Seçimler İstanbul ve Ankara gibi yerlerde CHP’nin inisiyatifinde yapılmıştır. Ancak taşrada Anadolu’nun inadı tutmuş, halk, Ankara veya İstanbul olduğu gibi haksızlığı sadece alkışlarla protesto etmemiştir. Mersin’in Arslanköy köyünde muhtarlık seçimlerinde (Ankara Çubuk ve Isparta Senirkent’te de), CHP’li eski muhtara karşı köy halkı, muhtarın seçimlere hile karıştırdığı gerekçesiyle ayaklanmış ve seçim sandığına el koymuşlardır. Halk, jandarma’nın gelmesine rağmen sandıkları vermeyince jandarma ile köylüler arasında arbede yaşanmıştır. Sonuçta bütün köy, 92’si sanık ve 100’u şahit olmak üzere, davalık olur24. 

Dava, Mersin yerine Konya mahkemelerine taşınırken; Konya halkı da gelenleri evlerinde misafir eder. Davayı, başta DP İstanbul İl Başkanı “ İhtiyar Kaplan ” lakaplı Prof. Dr. Kenan Öner olmak üzere, DP’li avukatlar üstlenir ve gündemin en önemli meselesi olarak tarihe geçer. Bundan sonraki ikinci Anadolu fırtınası ise, DP’nin iktidara geldiği 14 Mayıs 1950 seçimlerinde yaşanır. 14 Mayıs seçimlerinin yapılacağı gün, Zonguldak’ta binlerce işçi yalnızca oy vermek için işlerine gitmeyecek ve bu olay Cumhuriyet Türkiye’sindeki “ilk siyasi sivil itaatsizlik” olarak görülecektir.

Yazılı Görev =>
Verilen metindeki "Seçimler İstanbul ve" sözcüklerinden başlayıp "üzere, davalık olur24." sözcükleri de dahil olmak üzere o sözcüklere kadar olan bölümü hiç değiştirmeden yazın.

Gösterilen Veriler =>
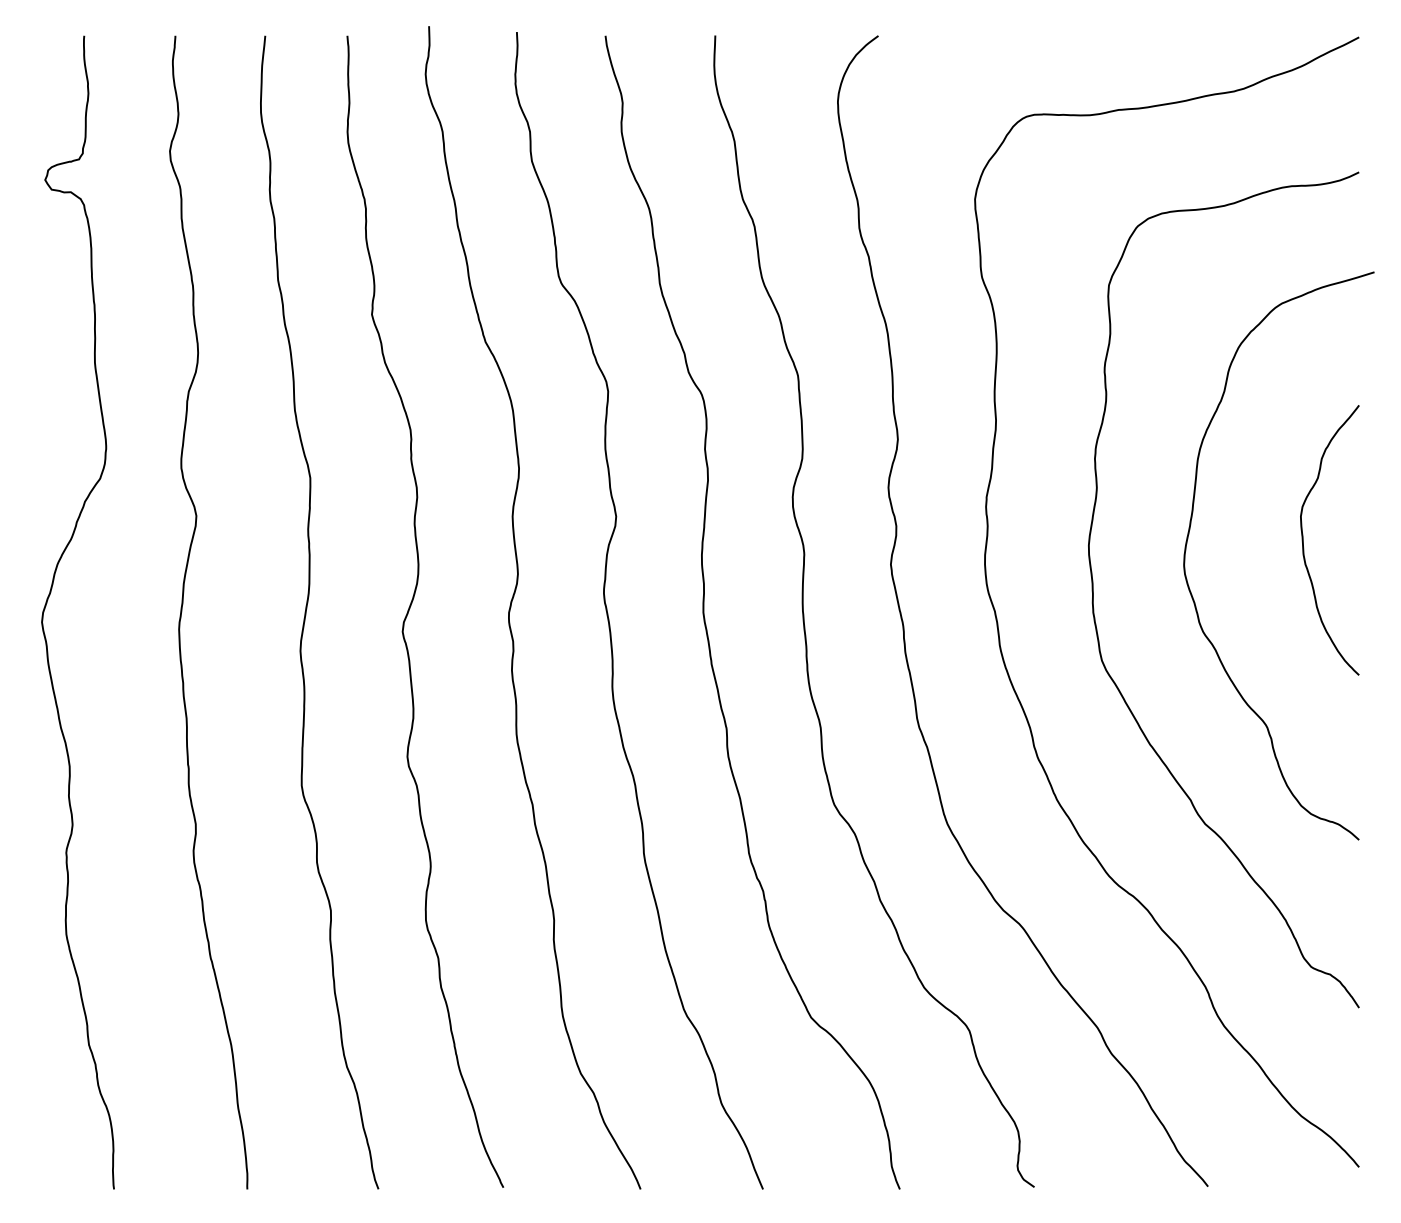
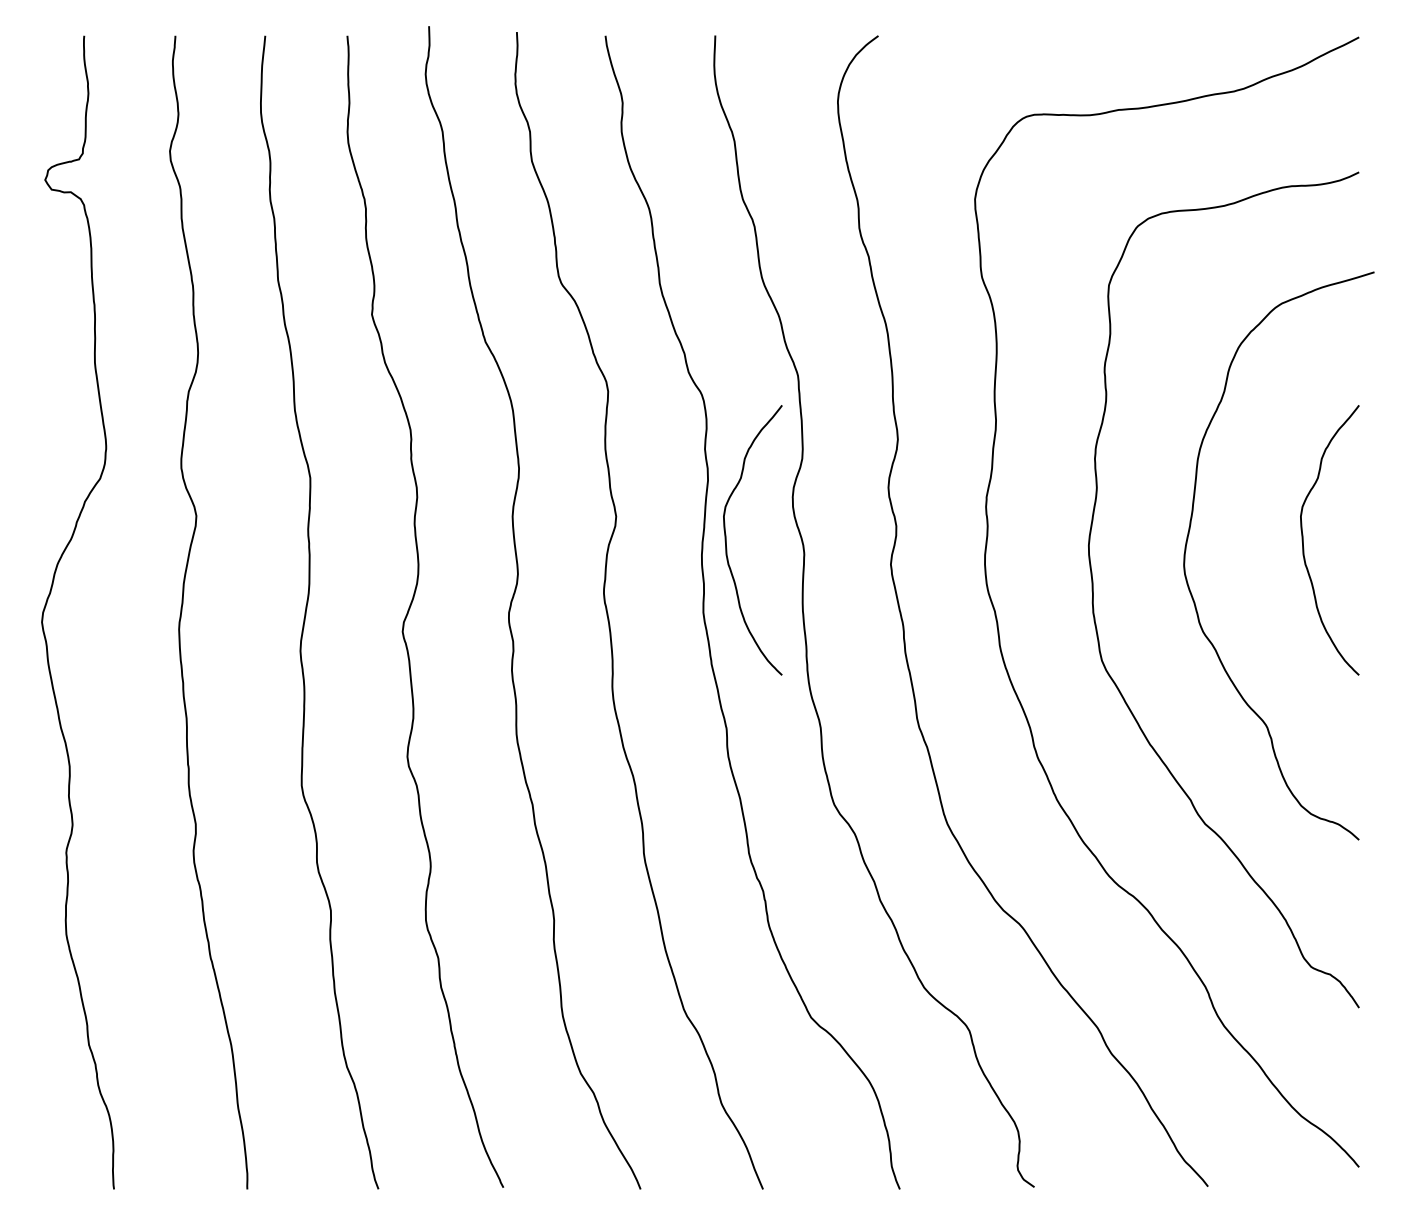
curve at (726, 540): none -> present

Çözüm =>
Seçimler İstanbul ve Ankara gibi yerlerde CHP’nin inisiyatifinde yapılmıştır. Ancak taşrada Anadolu’nun inadı tutmuş, halk, Ankara veya İstanbul olduğu gibi haksızlığı sadece alkışlarla protesto etmemiştir. Mersin’in Arslanköy köyünde muhtarlık seçimlerinde (Ankara Çubuk ve Isparta Senirkent’te de), CHP’li eski muhtara karşı köy halkı, muhtarın seçimlere hile karıştırdığı gerekçesiyle ayaklanmış ve seçim sandığına el koymuşlardır. Halk, jandarma’nın gelmesine rağmen sandıkları vermeyince jandarma ile köylüler arasında arbede yaşanmıştır. Sonuçta bütün köy, 92’si sanık ve 100’u şahit olmak üzere, davalık olur24.